Seguido por aquellas miradas curiosas, Ruggiero caminó en dirección a la salida, mientras Gilberto observaba asustado a aquel ser tan curioso y distinto de todos los demás allí.
Nadie dijo una palabra.
Una vez que el guerrero oriental abandonó la sala todo volvió a la normalidad.
—¿Qué venimos a hacer aquí?
—A vencer.
—¿Qué espera de esta lucha, señor Rumpelstiltskin? —preguntó el rey Collen, de Tagwood.
—Con todo respeto al luchador de nuestros honorables Corazón de Nieve, aquí presentes, creo que la lucha no durará ni un round completo.
Los reyes alrededor se sorprendieron. Menos Alonso, que parecía ajeno a la conversación, aunque su pugilista estuviera entrando en la arena. Al ver la reacción de su padre, o la falta de ella, Blanca tomó la palabra:
—Señor Rumpelstiltskin, con todo el respeto a Ofir, pero Gilberto ha derrotado a hombres que dijeron ser invencibles en situaciones completamente adversas. ¡Una vez venció a un antiguo campeón bajo una nevada que puso la temperatura bajo cero!
—Su alteza y futura majestad, con todo respeto, pero su luchador conocerá hoy la adversidad.
Blanca miró a Anisio, que levantó las manos abiertas, sin saber qué decir.
Los ojos de Alonso Corazón de Nieve permanecían fijos en la interesante figura de la mujer a su lado. Y la sonrisa de aquella misteriosa dama había sido percibida también por la princesa. Una sonrisa extraña. Una interesante sonrisa capaz de calentar a un Corazón de Nieve y, al mismo tiempo, de congelar a otro.
En la arena, el juez ordenó el comienzo de la lucha.
Gilberto, de Stallia, brincó un poco, a la espera de una aproximación. Su exótico oponente se mantuvo quieto, a la espera de él. Aquello resultaba extraño para el stalliano; los pugilistas no suelen mantenerse serenos dentro de un cuadrilátero, sino eufóricos e hiperactivos.

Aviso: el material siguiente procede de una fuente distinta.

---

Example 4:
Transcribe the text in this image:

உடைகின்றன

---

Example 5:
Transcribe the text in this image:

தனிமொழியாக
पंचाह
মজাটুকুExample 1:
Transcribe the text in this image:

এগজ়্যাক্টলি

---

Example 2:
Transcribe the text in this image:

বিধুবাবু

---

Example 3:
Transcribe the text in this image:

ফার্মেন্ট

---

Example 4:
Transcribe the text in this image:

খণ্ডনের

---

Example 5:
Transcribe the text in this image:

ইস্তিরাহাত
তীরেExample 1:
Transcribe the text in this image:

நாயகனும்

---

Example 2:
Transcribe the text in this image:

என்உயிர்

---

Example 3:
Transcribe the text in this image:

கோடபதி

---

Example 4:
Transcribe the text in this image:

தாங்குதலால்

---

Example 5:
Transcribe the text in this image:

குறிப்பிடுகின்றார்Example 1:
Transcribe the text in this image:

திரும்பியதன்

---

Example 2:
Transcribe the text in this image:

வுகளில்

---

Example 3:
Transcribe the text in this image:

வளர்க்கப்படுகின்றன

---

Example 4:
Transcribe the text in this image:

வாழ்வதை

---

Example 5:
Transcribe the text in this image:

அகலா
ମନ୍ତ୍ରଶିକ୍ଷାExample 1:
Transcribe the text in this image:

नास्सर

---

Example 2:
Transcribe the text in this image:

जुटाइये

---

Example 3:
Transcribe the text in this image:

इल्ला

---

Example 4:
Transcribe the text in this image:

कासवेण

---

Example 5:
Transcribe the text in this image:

El pueblo adoraba aquello. Para toda la multitud, Ruggiero era una atracción aparte. Se trataba del «hombre que vino de los cielos». El de «los ojos rasgados». El «guerrero amarillo». Y aquel dibujo de un dragón tan diferente en la espalda resultaba tan fascinante como aterrador. Las personas hablaban sobre la figura y los adolescentes recibían negativas de los padres cuando sondeaban la posibilidad de hacerse uno de aquellos tatuajes en sus propias espaldas.

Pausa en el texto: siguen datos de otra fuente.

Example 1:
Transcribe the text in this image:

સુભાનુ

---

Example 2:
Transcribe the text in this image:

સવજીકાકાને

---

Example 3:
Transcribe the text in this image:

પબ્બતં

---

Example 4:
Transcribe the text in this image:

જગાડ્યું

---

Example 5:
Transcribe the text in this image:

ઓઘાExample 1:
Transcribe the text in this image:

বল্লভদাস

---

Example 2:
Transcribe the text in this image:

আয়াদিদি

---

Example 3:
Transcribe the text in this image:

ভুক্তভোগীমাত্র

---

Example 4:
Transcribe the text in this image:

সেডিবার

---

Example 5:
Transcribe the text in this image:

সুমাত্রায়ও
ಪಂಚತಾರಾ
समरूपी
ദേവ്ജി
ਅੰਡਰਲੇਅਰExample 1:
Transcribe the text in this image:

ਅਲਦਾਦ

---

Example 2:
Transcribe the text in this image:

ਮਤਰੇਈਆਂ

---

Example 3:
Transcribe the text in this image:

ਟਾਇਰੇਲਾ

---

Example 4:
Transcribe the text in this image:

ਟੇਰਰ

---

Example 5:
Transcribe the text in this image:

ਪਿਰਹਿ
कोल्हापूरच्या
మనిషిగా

Entonces Gilberto, cansado de esperar y con la adrenalina a todo lo que daba, se lanzó sobre su adversario. Por lo común un pugilista occidental esquiva los golpes en su dirección e intenta responder en contraataques comparables al ataque recibido, en una escala un poco superior en cuanto velocidad y fuerza.
De manera sorprendente, el pugilista oriental no lo hizo así.
Para desesperación de Gilberto, él no desviaba los golpes en su dirección. Él los atajaba. Uno detrás del otro. Uno detrás del otro. Se movía como una garza, ligero como un bailarín. Gilberto golpeaba y golpeaba. Y el guerrero, con las palmas de las manos, desviaba su brazo hacia uno y otro lado, en una forma que Occidente nunca jamás había visto.
La multitud cayó en el delirio.
Hasta los soldados que controlaban a la multitud alrededor de la arena se asustaron con los movimientos de aquel guerrero. Era como si previera los movimientos del otro. Como si ambos fueran parte de una sola lucha, de una coreografía única, de una danza sin igual. Como si ambos formaran parte de un gran todo y todo aquello que existía pasara a serlo también.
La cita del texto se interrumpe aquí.